Rischio 2: l'inflazione non appare sull'estratto conto, ma erode ugualmente
Questo è il rischio più subdolo perché è completamente invisibile.
Il saldo del tuo conto non diminuisce per effetto dell'inflazione. Rimane esattamente dove lo hai lasciato. Ma il potere d'acquisto di quei soldi scende ogni giorno, silenziosamente, senza che nessun sistema di allerta ti avvisi.
Facciamo un calcolo concreto. Con un tasso di inflazione medio del 2,5% annuo - livello storicamente moderato, ben al di sotto dei picchi recenti - 500.000 euro fermi sul conto perdono circa 12.500 euro di potere d'acquisto ogni anno. In cinque anni, quella somma vale in termini reali circa 438.000 euro. In dieci anni, circa 390.000 euro.
Nessuno ti ha rubato nulla. Non c'è stata nessuna crisi. Il saldo è rimasto invariato. Eppure hai perso 110.000 euro di capacità di acquisto reale.
L'inflazione è una tassa occulta sulla liquidità immobile. E per chi ha patrimoni rilevanti, il costo opportunità di tenere denaro inattivo non è mai stato così evidente come nell'attuale contesto, dove strumenti a basso rischio e rendimento reale positivo sono tornati accessibili dopo un decennio di tassi zero.
Rischio 3: il conto corrente è il primo bersaglio in caso di contenzioso
Questo terzo rischio è quello di cui si parla meno; soprattutto in un contesto dove la cultura della protezione patrimoniale strutturata non è ancora diffusa come nei paesi anglosassoni o nordeuropei.
In caso di procedimento esecutivo, pignoramento, accertamento fiscale o contestazione legale, il conto corrente è lo strumento più facilmente identificabile e aggredibile. I tempi di blocco possono essere estremamente rapidi. Non è raro che un correntista si ritrovi con il conto congelato prima ancora di avere compreso cosa stia accadendo.

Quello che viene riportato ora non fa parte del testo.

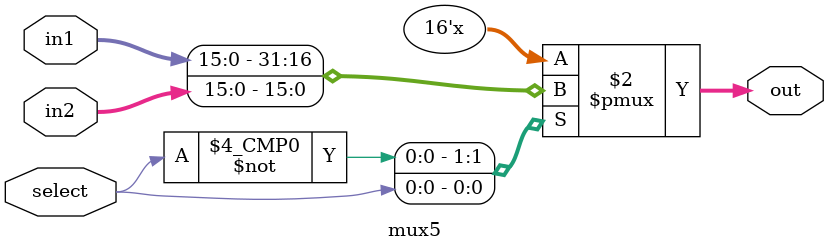
<source format=v>
module mux5(in1,in2,out, select);
	input[15:0] in1, in2;
	input select;
	output reg [15:0] out;
	always@(*)
	begin
		case(select)
			0: out = in1;
			1: out = in2;
		endcase
	end
endmodule

</source>
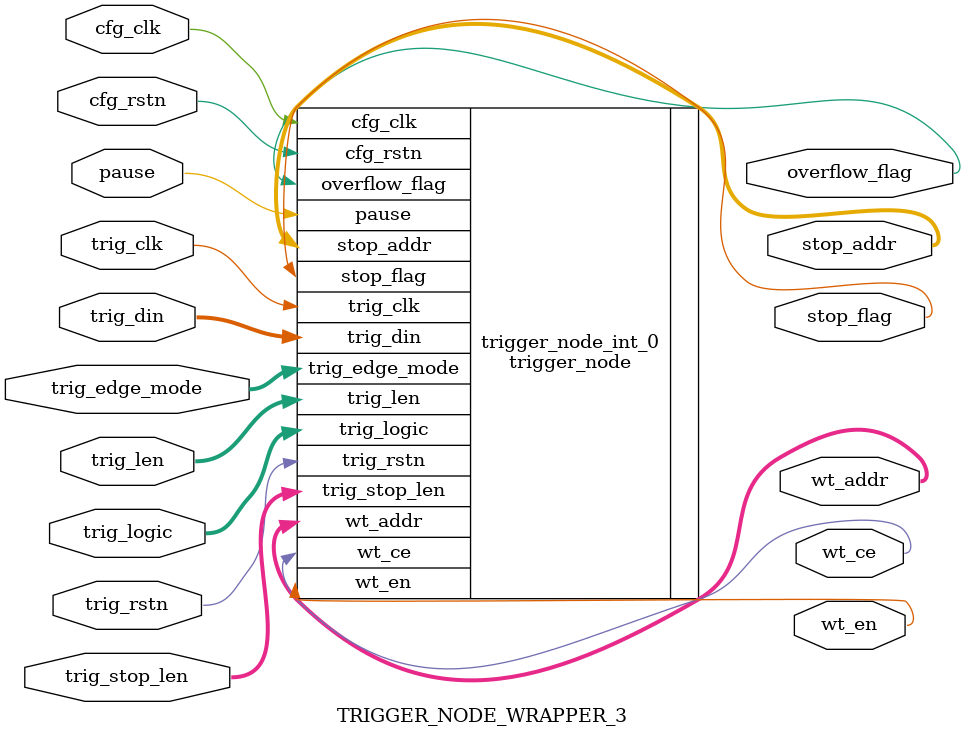
<source format=v>
module CFG_INT_WRAPPER(jtdi, jtck, jrstn, jrti, jscan, jshift, jupdate, jtdo, status, control);
	localparam DEFAULT_CTRL_LEN = 31;
	localparam DEFAULT_STAT_LEN = 18;
	localparam DEFAULT_TRIG_NUM = 1;
	input jtdi;
	input jtck;
	input jrstn;
	input jshift;
	input jupdate;
	input [1:0] jrti;
	input [1:0] jscan;
	input [DEFAULT_STAT_LEN-1:0] status;
	output [1:0] jtdo;
	output [DEFAULT_CTRL_LEN-1:0] control;

	cfg_int #(.INT_CTRL_REG_LEN(DEFAULT_CTRL_LEN), .INT_STAT_REG_LEN(DEFAULT_STAT_LEN), .INT_TRIG_NUM(DEFAULT_TRIG_NUM))
	 wrapper_cfg_inst(
		.jtdi(jtdi),
		.jtck(jtck),
		.jrstn(jrstn),
		.jrti(jrti),
		.jscan(jscan),
		.jshift(jshift),
		.jupdate(jupdate),
		.status(status),
		.jtdo(jtdo),
		.control(control)
	);
endmodule


module TRIGGER_NODE_WRAPPER_3(trig_clk, trig_rstn, pause, trig_logic, trig_din, trig_edge_mode, trig_len, trig_stop_len, cfg_clk, cfg_rstn, overflow_flag, stop_flag, stop_addr,  wt_ce, wt_en, wt_addr);
	localparam DEFAULT_DET_NUM = 3;
	localparam DEFAULT_STOP_LEN = 5461;
	input [DEFAULT_DET_NUM-1:0] trig_din;
	input trig_clk;
	input trig_rstn;
	input pause;
	input [1:0] trig_logic;
	input [DEFAULT_DET_NUM*3-1:0] trig_edge_mode;
	input [15:0] trig_len;
	input [1:0] trig_stop_len;
	input cfg_clk;
	input cfg_rstn;
	output overflow_flag;
	output stop_flag;
	output [15:0] stop_addr;
	output [15:0] wt_addr;
	output wt_en;
	output wt_ce;

	trigger_node #(.DET_NUM(DEFAULT_DET_NUM), .STOP_LEN(DEFAULT_STOP_LEN))
	 trigger_node_int_0(
		.trig_din(trig_din),
		.trig_clk(trig_clk),
		.trig_rstn(trig_rstn),
		.pause(pause),
		.trig_logic(trig_logic),
		.trig_edge_mode(trig_edge_mode),
		.trig_len(trig_len),
		.trig_stop_len(trig_stop_len),
		.cfg_clk(cfg_clk),
		.cfg_rstn(cfg_rstn),
		.overflow_flag(overflow_flag),
		.stop_flag(stop_flag),
		.stop_addr(stop_addr),
		.wt_addr(wt_addr),
		.wt_en(wt_en),
		.wt_ce(wt_ce)
	);
endmodule



</source>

Non si tratta necessariamente di essere in torto. Si tratta di come funziona il sistema: la liquidità visibile e accessibile sul conto è - per definizione - il punto di attacco più semplice per qualsiasi creditore, pubblico o privato.
Chi invece ha strutturato il proprio patrimonio separando la liquidità operativa dagli asset di medio-lungo periodo - utilizzando strumenti che per natura giuridica offrono una protezione diversa - si trova in una posizione molto più solida, indipendentemente dalla legittimità della propria posizione.
La segregazione patrimoniale non è evasione. È pianificazione. Ed è esattamente quello che le famiglie con patrimoni rilevanti in tutta Europa fanno come prassi ordinaria.
Come si costruisce una protezione reale?
Una struttura patrimoniale efficace per chi ha risorse significative non è complicata; ma richiede che le diverse componenti abbiano funzioni distinte e consapevoli.
La liquidità operativa sul conto corrente ha senso: tre-sei mesi di spese correnti è una soglia ragionevole. È lì per essere usata, non per crescere.
La riserva strategica, che può variare tra 50.000 e 150.000 euro a seconda della situazione personale, può trovare collocazione in strumenti a capitale protetto o garantito, titoli di Stato a breve scadenza, o conti deposito vincolati che offrano liquidabilità in tempi ragionevoli.
Il patrimonio produttivo - la parte destinata alla crescita reale nel medio-lungo periodo - dovrebbe essere allocato in strumenti diversificati per asset class, geografie e valute, con attenzione alla correlazione rispetto ai mercati azionari.
Per le somme più elevate, esistono strumenti con specifica tutela giuridica: polizze vita di ramo I e III, fondi patrimoniali, trust, intestazioni fiduciarie. Ognuno offre protezione anche in scenari di contenzioso o eventi avversi della vita.
Nessuno di questi strumenti è la soluzione universale. Ma ognuno risponde a un rischio specifico che il conto corrente - per sua natura - non è in grado di gestire.
La vera domanda
La domanda che vale la pena porsi non è "i miei soldi sono al sicuro?" - ma "al sicuro da cosa?"
Il conto corrente offre sicurezza operativa. Non offre protezione dall'inflazione, non garantisce il 100% delle somme depositate oltre la soglia FITD e non ti protegge in caso di pignoramento.
Conoscere questi limiti non è catastrofismo. È il prerequisito per prendere decisioni informate su ciò che hai costruito.